QM7bDataset

class dgl.data.QM7bDataset(raw_dir=None, force_reload=False, verbose=False, transform=None)[source]

Bases: dgl.data.dgl_dataset.DGLDataset

QM7b dataset for graph property prediction (regression)

This dataset consists of 7,211 molecules with 14 regression targets. Nodes means atoms and edges means bonds. Edge data ‘h’ means the entry of Coulomb matrix.

Reference: http://quantum-machine.org/datasets/

Statistics:

  • Number of graphs: 7,211

  • Number of regression targets: 14

  • Average number of nodes: 15

  • Average number of edges: 245

  • Edge feature size: 1

Parameters
  • raw_dir (str) – Raw file directory to download/contains the input data directory. Default: ~/.dgl/

  • force_reload (bool) – Whether to reload the dataset. Default: False

  • verbose (bool) – Whether to print out progress information. Default: True.
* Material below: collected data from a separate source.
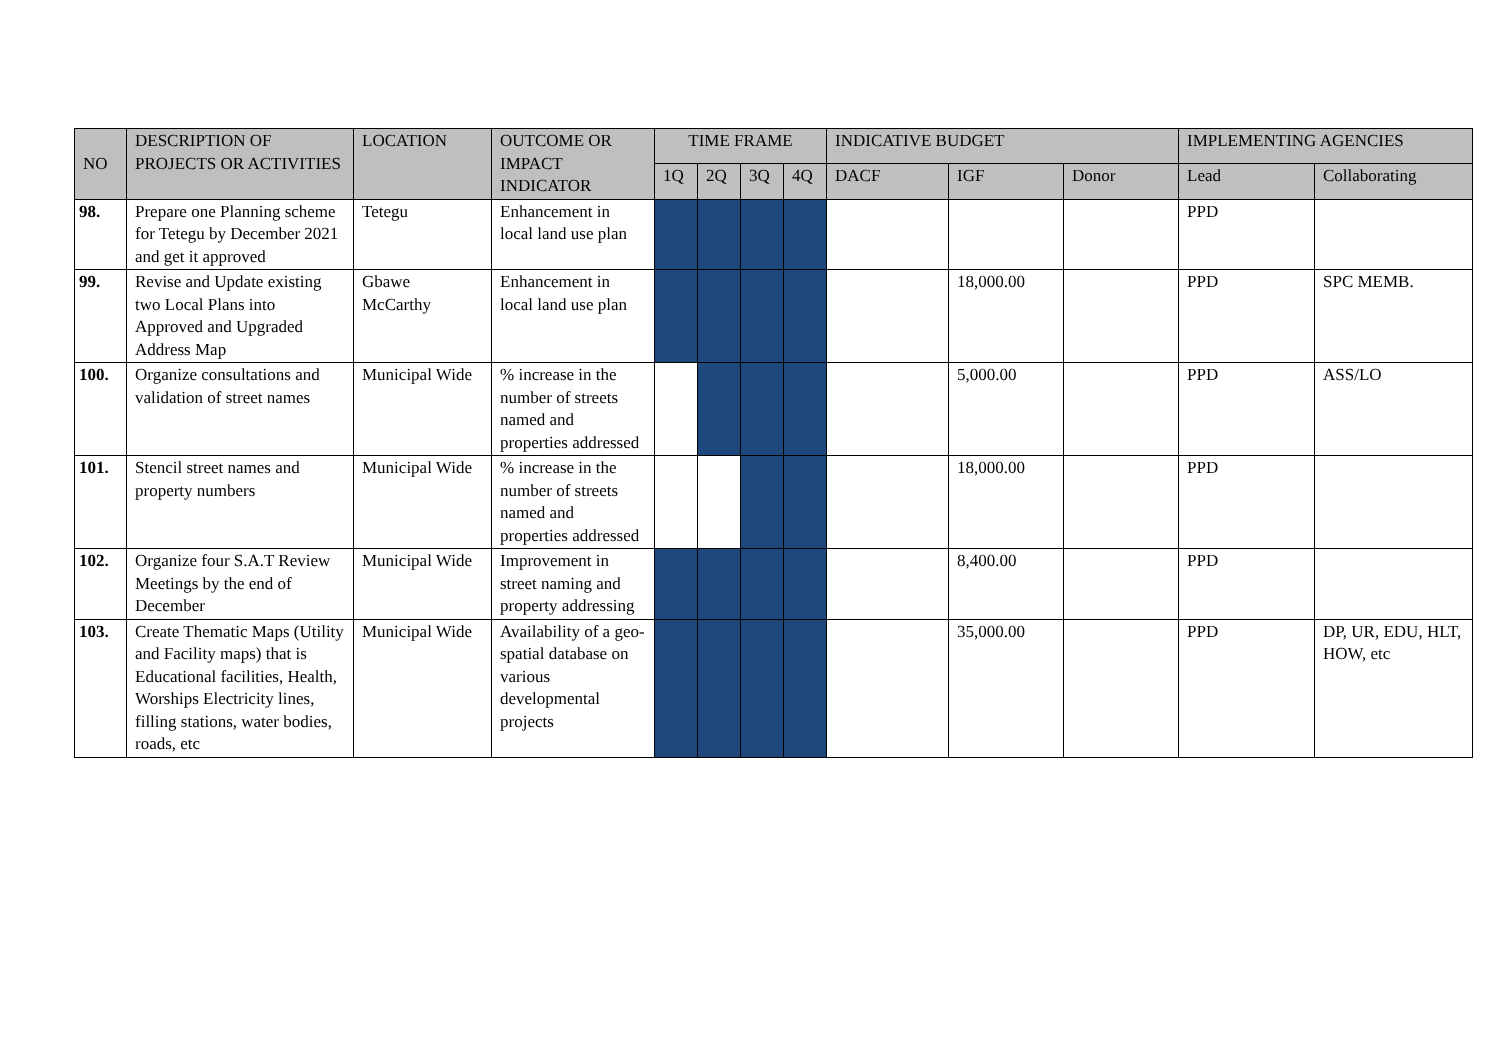| NO | DESCRIPTION OF PROJECTS OR ACTIVITIES | LOCATION | OUTCOME OR IMPACT INDICATOR | TIME FRAME | | | | INDICATIVE BUDGET | | | IMPLEMENTING AGENCIES | |
| --- | --- | --- | --- | --- | --- | --- | --- | --- | --- | --- | --- | --- |
| | | | | 1Q | 2Q | 3Q | 4Q | DACF | IGF | Donor | Lead | Collaborating |
| 98. | Prepare one Planning scheme for Tetegu by December 2021 and get it approved | Tetegu | Enhancement in local land use plan | | | | | | | | PPD | |
| 99. | Revise and Update existing two Local Plans into Approved and Upgraded Address Map | Gbawe McCarthy | Enhancement in local land use plan | | | | | | 18,000.00 | | PPD | SPC MEMB. |
| 100. | Organize consultations and validation of street names | Municipal Wide | % increase in the number of streets named and properties addressed | | | | | | 5,000.00 | | PPD | ASS/LO |
| 101. | Stencil street names and property numbers | Municipal Wide | % increase in the number of streets named and properties addressed | | | | | | 18,000.00 | | PPD | |
| 102. | Organize four S.A.T Review Meetings by the end of December | Municipal Wide | Improvement in street naming and property addressing | | | | | | 8,400.00 | | PPD | |
| 103. | Create Thematic Maps (Utility and Facility maps) that is Educational facilities, Health, Worships Electricity lines, filling stations, water bodies, roads, etc | Municipal Wide | Availability of a geo-spatial database on various developmental projects | | | | | | 35,000.00 | | PPD | DP, UR, EDU, HLT, HOW, etc |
  • transform (callable, optional) – A transform that takes in a DGLGraph object and returns a transformed version. The DGLGraph object will be transformed before every access.

num_labels

Number of labels for each graph, i.e. number of prediction tasks

Type

int

Raises

UserWarning – If the raw data is changed in the remote server by the author.

Examples

>>> data = QM7bDataset()
>>> data.num_labels
14
>>>
>>> # iterate over the dataset
>>> for g, label in data:
...     edge_feat = g.edata['h']  # get edge feature
...     # your code here...
...
>>>
__getitem__(idx)[source]

Get graph and label by index

Parameters

idx (int) – Item index

Returns

Return type

(dgl.DGLGraph, Tensor)

__len__()[source]

Number of graphs in the dataset.

Returns

Return type

int